There is mounting evidence of the low quality of clinical services offered by some APMS providers – in some cases bringing high numbers of complaints.

As a doctor I have been trained to practise evidence-based medicine and to listen to patients.

Surely these are the cornerstones of good medical practice that should be practised by every healthcare professional?

So why is this Government – along with Lord Darzi – doing neither? There is not yet a single working model of a polyclinic in the UK open to evaluation, let alone any measure of cost-effectiveness.

From the Government's own survey the majority of patients were happy with their doctor's opening hours – yet this is still being pushed as a main reason for building polyclinics.

We as GPs and the British public are being forced into a future that has no evidence base and that 1.2 million people have petitioned against.

It's an absolute travesty that the Government can simply ignore this and state that these people were somehow bullied into signing it and still press on with its plans. It just shows how farcical the public consultation has been and makes no sense.

But I think to understand the real rationale behind polyclinics we have to look beyond the evidence and what our patients want, to the real agenda – simply money.

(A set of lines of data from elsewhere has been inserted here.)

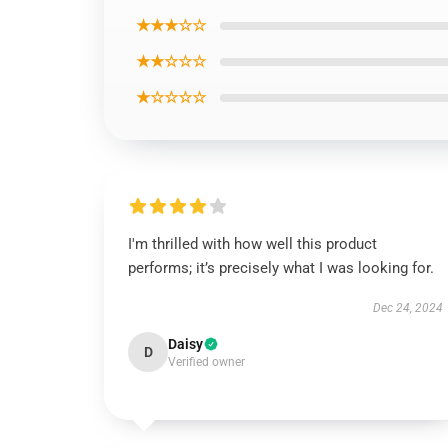
★★★☆☆
★★☆☆☆
★☆☆☆☆
I'm thrilled with how well this product
performs; it’s precisely what I was looking for.
Dec 24, 2024
Daisy
D
Verified owner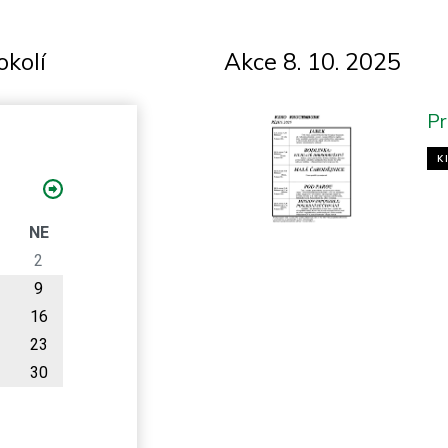
okolí
Akce 8. 10. 2025
Pr
K
O
NE
2
9
16
23
30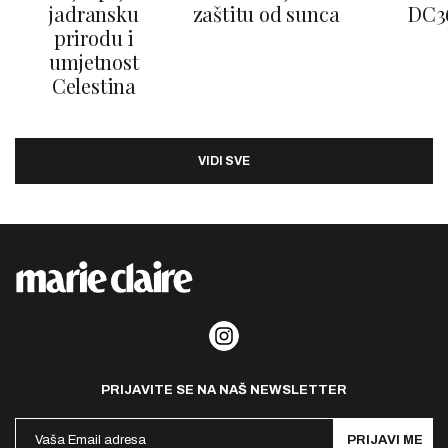
jadransku
zaštitu od sunca
DC3
prirodu i
umjetnost
Celestina
VIDI SVE
PRIJAVITE SE NA NAŠ NEWSLETTER
PRIJAVI ME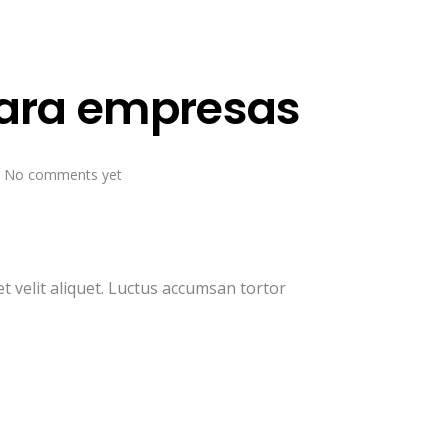
para empresas
No comments yet
t velit aliquet. Luctus accumsan tortor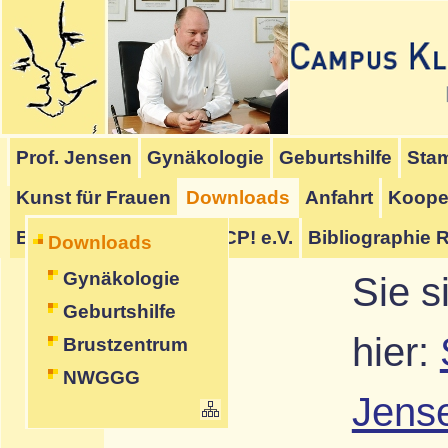
Hauptmenü
Untermenü
Schriftmenü
Inhalt
Seitenanfang
Startmenü
[
]
[
]
[
]
Prof. Jensen
Gynäkologie
Geburtshilfe
Stam
[
]
Kunst für Frauen
Downloads
Anfahrt
Koope
BrainRepair UG
Stop-CP! e.V.
Bibliographie 
Downloads
Gynäkologie
Sie s
Geburtshilfe
hier:
Brustzentrum
NWGGG
Jens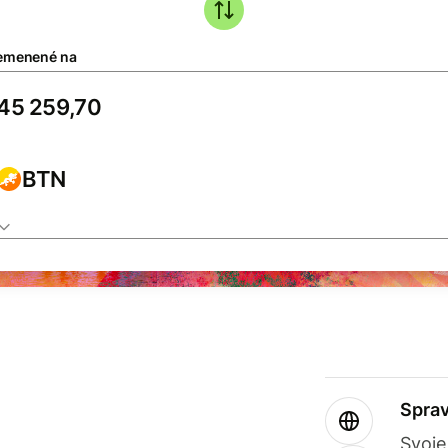
emenené na
BTN
Sprav
Svoje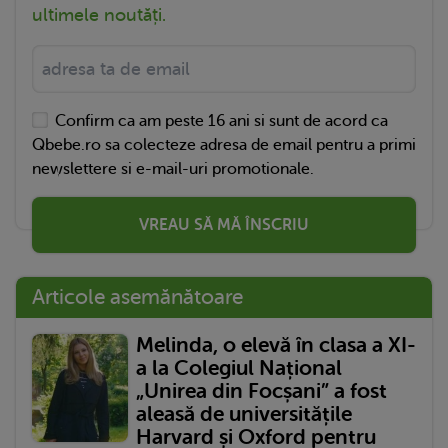
ultimele noutăți.
Confirm ca am peste 16 ani si sunt de acord ca
Qbebe.ro sa colecteze adresa de email pentru a primi
newslettere si e-mail-uri promotionale.
VREAU SĂ MĂ ÎNSCRIU
Articole asemănătoare
Melinda, o elevă în clasa a XI-
a la Colegiul Național
„Unirea din Focșani” a fost
aleasă de universitățile
Harvard și Oxford pentru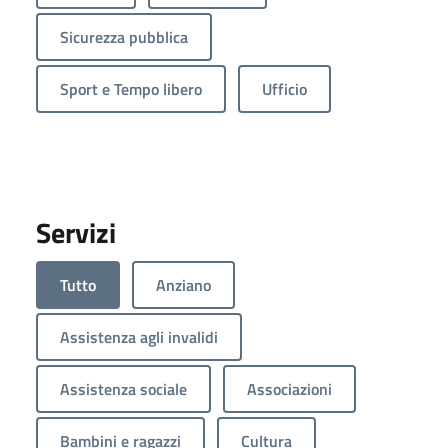
Sicurezza pubblica
Sport e Tempo libero
Ufficio
Servizi
Tutto
Anziano
Assistenza agli invalidi
Assistenza sociale
Associazioni
Bambini e ragazzi
Cultura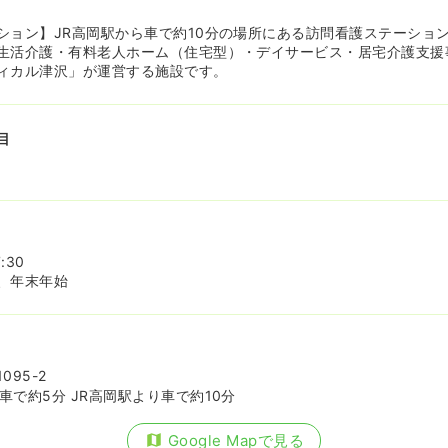
ション】JR高岡駅から車で約10分の場所にある訪問看護ステーショ
生活介護・有料老人ホーム（住宅型）・デイサービス・居宅介護支援
ィカル津沢」が運営する施設です。
目
:30
、年末年始
95-2
車で約5分 JR高岡駅より車で約10分
Google Mapで見る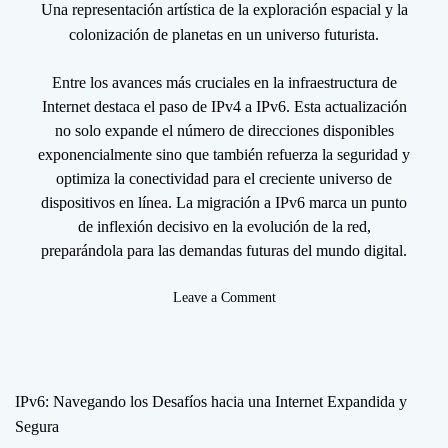
Una representación artística de la exploración espacial y la
colonización de planetas en un universo futurista.
Entre los avances más cruciales en la infraestructura de
Internet destaca el paso de IPv4 a IPv6. Esta actualización
no solo expande el número de direcciones disponibles
exponencialmente sino que también refuerza la seguridad y
optimiza la conectividad para el creciente universo de
dispositivos en línea. La migración a IPv6 marca un punto
de inflexión decisivo en la evolución de la red,
preparándola para las demandas futuras del mundo digital.
o
Leave a Comment
n
I
P
v
IPv6: Navegando los Desafíos hacia una Internet Expandida y
6
Segura
v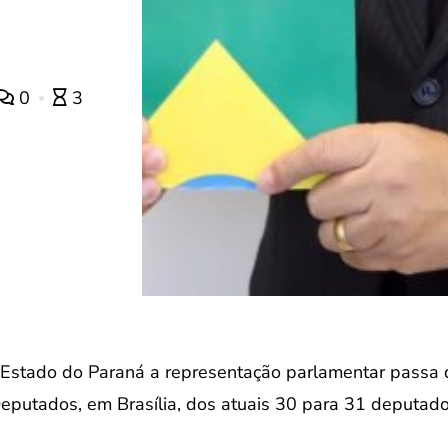
0
3
 Estado do Paraná a representação parlamentar passa 
putados, em Brasília, dos atuais 30 para 31 deputados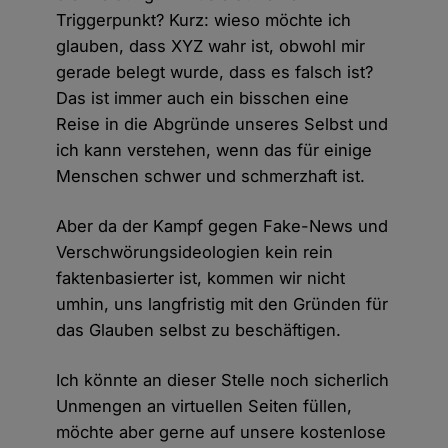
Triggerpunkt? Kurz: wieso möchte ich
glauben, dass XYZ wahr ist, obwohl mir
gerade belegt wurde, dass es falsch ist?
Das ist immer auch ein bisschen eine
Reise in die Abgründe unseres Selbst und
ich kann verstehen, wenn das für einige
Menschen schwer und schmerzhaft ist.
Aber da der Kampf gegen Fake-News und
Verschwörungsideologien kein rein
faktenbasierter ist, kommen wir nicht
umhin, uns langfristig mit den Gründen für
das Glauben selbst zu beschäftigen.
Ich könnte an dieser Stelle noch sicherlich
Unmengen an virtuellen Seiten füllen,
möchte aber gerne auf unsere kostenlose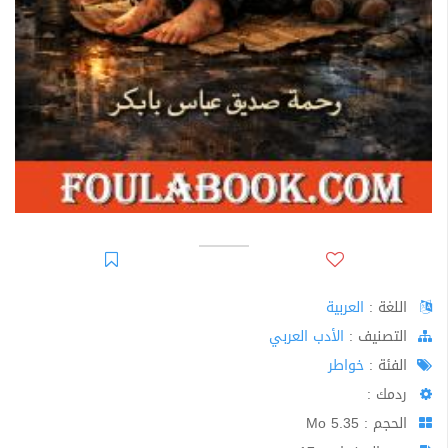
اللغة :
العربية
اﻟﺘﺼﻨﻴﻒ :
الأدب العربي
الفئة :
خواطر
ردمك :
الحجم : 5.35 Mo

The excuses being thrown back by the Government are unbelievably weak and just show how desperate it is to try and get everybody on board a ship that's sinking before it has even set sail.

If you won't listen to us, listen to our patients. They'll be the passengers on this ship and we GPs will be the crew trying to keep it all afloat.

Dr Rohit Goel is a GP in south London

Dr Tom Coffey

Continuity of care is essential and can happen in a polyclinic model

Dr Rohit Goel

Will the clinicians at polyclinics be as engaged as us? I sincerely doubt it.